The answer to the question concerning the legitimacy of this entry is that Islamic civilization matters to politics since the great changes in the world around the end of the previous century, particularly with respect to decolonization and globalization. Islam at the beginning of the 21st century is a major factor in politics on two political levels. First, on the state level, the Organization of the Islamic Conference (OIC) unites 57 states with an Islamic majority population. Second, there are Islamic non-state actors (e.g., Al Qaeda and the Muslim Brotherhood) that engage on all levels of politics.

The politicization of the religion of Islam is connected with the claim that Islam is not only a faith but also a constructed system of government. The idea of an Islamic state is based on sharia law, believed to be the constitution legislated by Allah for a divine order. This political interpretation of Islam makes from this religion an ideology of Islamism that leads to inner conflicts within Islamic civilization. The political theorist John Brenkman characterizes this issue as a “civil war” within Islam (e.g., the fight between the secular Kemalists and Islamists in Turkey). The spillover of this process to world politics assumes a geopolitical dimension with the related effects on world politics.

The politicization of Islam suggests a more complex relation between religion and politics on all three levels: local, regional, and international/global.
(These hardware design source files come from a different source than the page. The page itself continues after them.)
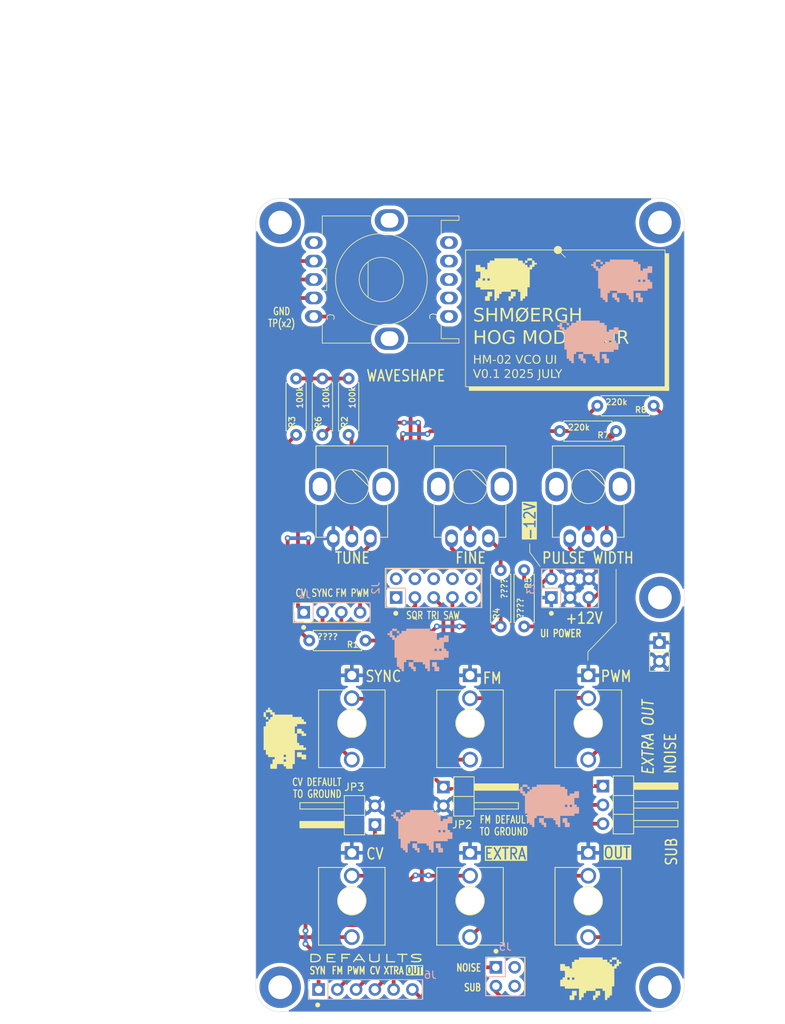
<source format=kicad_pcb>
(kicad_pcb
	(version 20241229)
	(generator "pcbnew")
	(generator_version "9.0")
	(general
		(thickness 1.6)
		(legacy_teardrops no)
	)
	(paper "A4")
	(layers
		(0 "F.Cu" signal)
		(2 "B.Cu" signal)
		(9 "F.Adhes" user "F.Adhesive")
		(11 "B.Adhes" user "B.Adhesive")
		(13 "F.Paste" user)
		(15 "B.Paste" user)
		(5 "F.SilkS" user "F.Silkscreen")
		(7 "B.SilkS" user "B.Silkscreen")
		(1 "F.Mask" user)
		(3 "B.Mask" user)
		(17 "Dwgs.User" user "User.Drawings")
		(19 "Cmts.User" user "User.Comments")
		(21 "Eco1.User" user "User.Eco1")
		(23 "Eco2.User" user "User.Eco2")
		(25 "Edge.Cuts" user)
		(27 "Margin" user)
		(31 "F.CrtYd" user "F.Courtyard")
		(29 "B.CrtYd" user "B.Courtyard")
		(35 "F.Fab" user)
		(33 "B.Fab" user)
		(39 "User.1" user)
		(41 "User.2" user)
		(43 "User.3" user)
		(45 "User.4" user)
		(47 "User.5" user)
		(49 "User.6" user)
		(51 "User.7" user)
		(53 "User.8" user)
		(55 "User.9" user)
	)
	(setup
		(stackup
			(layer "F.SilkS"
				(type "Top Silk Screen")
			)
			(layer "F.Paste"
				(type "Top Solder Paste")
			)
			(layer "F.Mask"
				(type "Top Solder Mask")
				(thickness 0.01)
			)
			(layer "F.Cu"
				(type "copper")
				(thickness 0.035)
			)
			(layer "dielectric 1"
				(type "core")
				(thickness 1.51)
				(material "FR4")
				(epsilon_r 4.5)
				(loss_tangent 0.02)
			)
			(layer "B.Cu"
				(type "copper")
				(thickness 0.035)
			)
			(layer "B.Mask"
				(type "Bottom Solder Mask")
				(thickness 0.01)
			)
			(layer "B.Paste"
				(type "Bottom Solder Paste")
			)
			(layer "B.SilkS"
				(type "Bottom Silk Screen")
			)
			(copper_finish "None")
			(dielectric_constraints no)
		)
		(pad_to_mask_clearance 0)
		(allow_soldermask_bridges_in_footprints no)
		(tenting front back)
		(grid_origin 124 44)
		(pcbplotparams
			(layerselection 0x00000000_00000000_55555555_5755f5ff)
			(plot_on_all_layers_selection 0x00000000_00000000_00000000_00000000)
			(disableapertmacros no)
			(usegerberextensions no)
			(usegerberattributes yes)
			(usegerberadvancedattributes yes)
			(creategerberjobfile yes)
			(dashed_line_dash_ratio 12.000000)
			(dashed_line_gap_ratio 3.000000)
			(svgprecision 4)
			(plotframeref no)
			(mode 1)
			(useauxorigin no)
			(hpglpennumber 1)
			(hpglpenspeed 20)
			(hpglpendiameter 15.000000)
			(pdf_front_fp_property_popups yes)
			(pdf_back_fp_property_popups yes)
			(pdf_metadata yes)
			(pdf_single_document no)
			(dxfpolygonmode yes)
			(dxfimperialunits yes)
			(dxfusepcbnewfont yes)
			(psnegative no)
			(psa4output no)
			(plot_black_and_white yes)
			(sketchpadsonfab no)
			(plotpadnumbers no)
			(hidednponfab no)
			(sketchdnponfab yes)
			(crossoutdnponfab yes)
			(subtractmaskfromsilk no)
			(outputformat 4)
			(mirror no)
			(drillshape 2)
			(scaleselection 1)
			(outputdirectory "plot/pdf/")
		)
	)
	(net 0 "")
	(net 1 "HARD_SYNC")
	(net 2 "FM")
	(net 3 "CV")
	(net 4 "SQR_SHAPE")
	(net 5 "unconnected-(J2-Pin_9-Pad9)")
	(net 6 "unconnected-(J2-Pin_1-Pad1)")
	(net 7 "TRI")
	(net 8 "unconnected-(J2-Pin_10-Pad10)")
	(net 9 "SAW")
	(net 10 "unconnected-(J2-Pin_2-Pad2)")
	(net 11 "SQR")
	(net 12 "+12V")
	(net 13 "GND")
	(net 14 "-12V")
	(net 15 "NOISE")
	(net 16 "SUB")
	(net 17 "Net-(JP1-C)")
	(net 18 "Net-(J_CV1-PadT)")
	(net 19 "EXTRA_DEFAULT")
	(net 20 "OUT_DEFAULT")
	(net 21 "Net-(J_OUT1-PadT)")
	(net 22 "Net-(J_PWM1-PadT)")
	(net 23 "Net-(R1-Pad2)")
	(net 24 "Net-(R2-Pad1)")
	(net 25 "Net-(R4-Pad2)")
	(net 26 "Net-(R5-Pad1)")
	(net 27 "Net-(R6-Pad1)")
	(net 28 "Net-(R7-Pad1)")
	(net 29 "unconnected-(U1-Pad7)")
	(net 30 "unconnected-(U1-Pad6)")
	(net 31 "unconnected-(U1-Pad10)")
	(net 32 "unconnected-(U1-Pad5)")
	(net 33 "unconnected-(U1-Pad9)")
	(net 34 "unconnected-(U1-Pad8)")
	(net 35 "FM_DEFAULT")
	(net 36 "SYNC_DEFAULT")
	(net 37 "PWM_DEFAULT")
	(net 38 "CV_DEFAULT")
	(net 39 "unconnected-(J2-Pin_6-Pad6)")
	(net 40 "unconnected-(J2-Pin_8-Pad8)")
	(net 41 "unconnected-(J2-Pin_4-Pad4)")
	(net 42 "unconnected-(J5-Pin_2-Pad2)")
	(net 43 "unconnected-(J5-Pin_4-Pad4)")
	(footprint "Shmoergh_Custom_Footprints:SR1712-0203" (layer "F.Cu") (at 141 55 -90))
	(footprint "Connector_PinHeader_2.54mm:PinHeader_1x02_P2.54mm_Horizontal" (layer "F.Cu") (at 140.129 128.709 180))
	(footprint "Shmoergh_Custom_Footprints:Jack_3.5mm_QingPu_WQP-PJ398SM_Vertical_CircularHoles" (layer "F.Cu") (at 153 115))
	(footprint "Connector_PinHeader_2.54mm:PinHeader_1x02_P2.54mm_Horizontal" (layer "F.Cu") (at 149.4 123.629))
	(footprint "Connector_PinSocket_2.54mm:PinSocket_1x02_P2.54mm_Vertical" (layer "F.Cu") (at 178.635 104.091))
	(footprint "Shmoergh_Custom_Footprints:Jack_3.5mm_QingPu_WQP-PJ398SM_Vertical_CircularHoles" (layer "F.Cu") (at 153 139))
	(footprint "MountingHole:MountingHole_3.2mm_M3_DIN965_Pad" (layer "F.Cu") (at 178.7 47.3))
	(footprint "Shmoergh_Custom_Footprints:Jack_3.5mm_QingPu_WQP-PJ398SM_Vertical_CircularHoles" (layer "F.Cu") (at 137 139))
	(footprint "MountingHole:MountingHole_3.2mm_M3_DIN965_Pad" (layer "F.Cu") (at 178.7 150.7))
	(footprint "Shmoergh_Custom_Footprints:Jack_3.5mm_QingPu_WQP-PJ398SM_Vertical_CircularHoles" (layer "F.Cu") (at 169 115))
	(footprint "Shmoergh_Custom_Footprints:R_Axial_DIN0207_L6.3mm_D2.5mm_P7.62mm_Horizontal" (layer "F.Cu") (at 136.573 76.004 90))
	(footprint "Shmoergh_Logo:Gyeszno" (layer "F.Cu") (at 169.339 149.537))
	(footprint "Shmoergh_Custom_Footprints:Jack_3.5mm_QingPu_WQP-PJ398SM_Vertical_CircularHoles" (layer "F.Cu") (at 169 139))
	(footprint "MountingHole:MountingHole_3.2mm_M3_DIN965_Pad" (layer "F.Cu") (at 127.3 47.3))
	(footprint "MountingHole:MountingHole_3.2mm_M3_DIN965_Pad" (layer "F.Cu") (at 127.3 150.7))
	(footprint "Shmoergh_Custom_Footprints:R_Axial_DIN0207_L6.3mm_D2.5mm_P7.62mm_Horizontal" (layer "F.Cu") (at 160.322 94.292 -90))
	(footprint "Shmoergh_Logo:Gyeszno" (layer "F.Cu") (at 157.894 55))
	(footprint "Shmoergh_Custom_Footprints:Potentiometer_Bourns_Single-PTV09A" (layer "F.Cu") (at 169 83))
	(footprint "Shmoergh_Custom_Footprints:R_Axial_DIN0207_L6.3mm_D2.5mm_P7.62mm_Horizontal" (layer "F.Cu") (at 133.017 76.004 90))
	(footprint "Shmoergh_Custom_Footprints:Potentiometer_Bourns_Single-PTV09A" (layer "F.Cu") (at 137 83))
	(footprint "Shmoergh_Custom_Footprints:R_Axial_DIN0207_L6.3mm_D2.5mm_P7.62mm_Horizontal" (layer "F.Cu") (at 129.461 76.004 90))
	(footprint "Shmoergh_Custom_Footprints:Potentiometer_Bourns_Single-PTV09A" (layer "F.Cu") (at 153 83))
	(footprint "Shmoergh_Custom_Footprints:R_Axial_DIN0207_L6.3mm_D2.5mm_P7.62mm_Horizontal" (layer "F.Cu") (at 138.859 103.817 180))
	(footprint "Shmoergh_Custom_Footprints:R_Axial_DIN0207_L6.3mm_D2.5mm_P7.62mm_Horizontal" (layer "F.Cu") (at 172.768 75.496 180))
	(footprint "MountingHole:MountingHole_3.2mm_M3_DIN965_Pad" (layer "F.Cu") (at 178.7 98))
	(footprint "Shmoergh_Custom_Footprints:R_Axial_DIN0207_L6.3mm_D2.5mm_P7.62mm_Horizontal" (layer "F.Cu") (at 157.147 101.912 90))
	(footprint "Shmoergh_Custom_Footprints:Jack_3.5mm_QingPu_WQP-PJ398SM_Vertical_CircularHoles" (layer "F.Cu") (at 137 115))
	(footprint "Shmoergh_Logo:Gyeszno" (layer "F.Cu") (at 127.937 117.025 90))
	(footprint "Shmoergh_Custom_Footprints:R_Axial_DIN0207_L6.3mm_D2.5mm_P7.62mm_Horizontal" (layer "F.Cu") (at 177.848 72.067 180))
	(footprint "Connector_PinHeader_2.54mm:PinHeader_1x03_P2.54mm_Horizontal" (layer "F.Cu") (at 170.99 123.502))
	(footprint "Shmoergh_Logo:Gyeszno" (layer "B.Cu") (at 146.479 129.598 180))
	(footprint "Connector_PinSocket_2.54mm:PinSocket_1x04_P2.54mm_Vertical"
		(locked yes)
		(layer "B.Cu")
		(uuid "27ecbbf5-3160-4a5a-85b2-8e140b4e7c37")
		(at 13
... [336346 chars truncated]
</source>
The major issue is a return of Islam to politics that indicates the failure of the secularization process in contemporary Islamic civilization. This failure is, among other things, related to the crisis of the secular nation-state as a crisis of development.

The Roots of Politics in Islam

At issue is political Islam, not the Islamic faith based on religious-cultural meaning inherent in a cultural system. In short, Islamic politics matter to political science. This politicized Islam serves as a political ideology often used as a device for political legitimacy. This is not a novelty to Islam, since it is a peculiarity of this religion to have had a close relation to politics and war from its birth onward. The novelty is, however, the recent phenomenon of Islamism and its idea of an Islamic state. To understand the distinction, one has first to look at the past. Islamic revelation started spiritually in Mecca in the year 610. It was not until the creation of the polity of the umma (i.e., community, not the Islamic state, as Islamists today wrongly contend) in Medina in 622 that Islam was intermingled with politics. In that year Islamic history commences, and therefore, in their calendar, Muslims number 622 as the year 1. This is the Islamic hijra calendar. Therefore, hijra (migration) has a specific meaning in Islam: A Muslim is supposed to migrate in pursuit of the spread of Islam. In the year 622, Prophet Mohammed migrated from Mecca to Medina and engaged in political activity to spread Islam. For Muslims, this is a binding precedent. In his new location, the Prophet made political decisions and also fought wars. Therefore, the late French scholar of Islam, Maxime Rodinson, characterized Prophet Mohammed as a combination of Jesus and Charlemagne. However, neither the holy book of the Muslims, the Koran, nor the tradition of Prophet Mohammed, that is, the scripture of the Hadith, ever made provisions for how to rule the polity. It follows that there is no provisioned system of government in the authoritative scripture of Islam. In short, the idea of an Islamic rule is a construction made after the death of the Prophet. One has also to add that the system of the caliphate, established after the death of the Prophet (in 632), should not to be conflated with the Islamic state for which Islamists at present fight. These are distinctly different issues.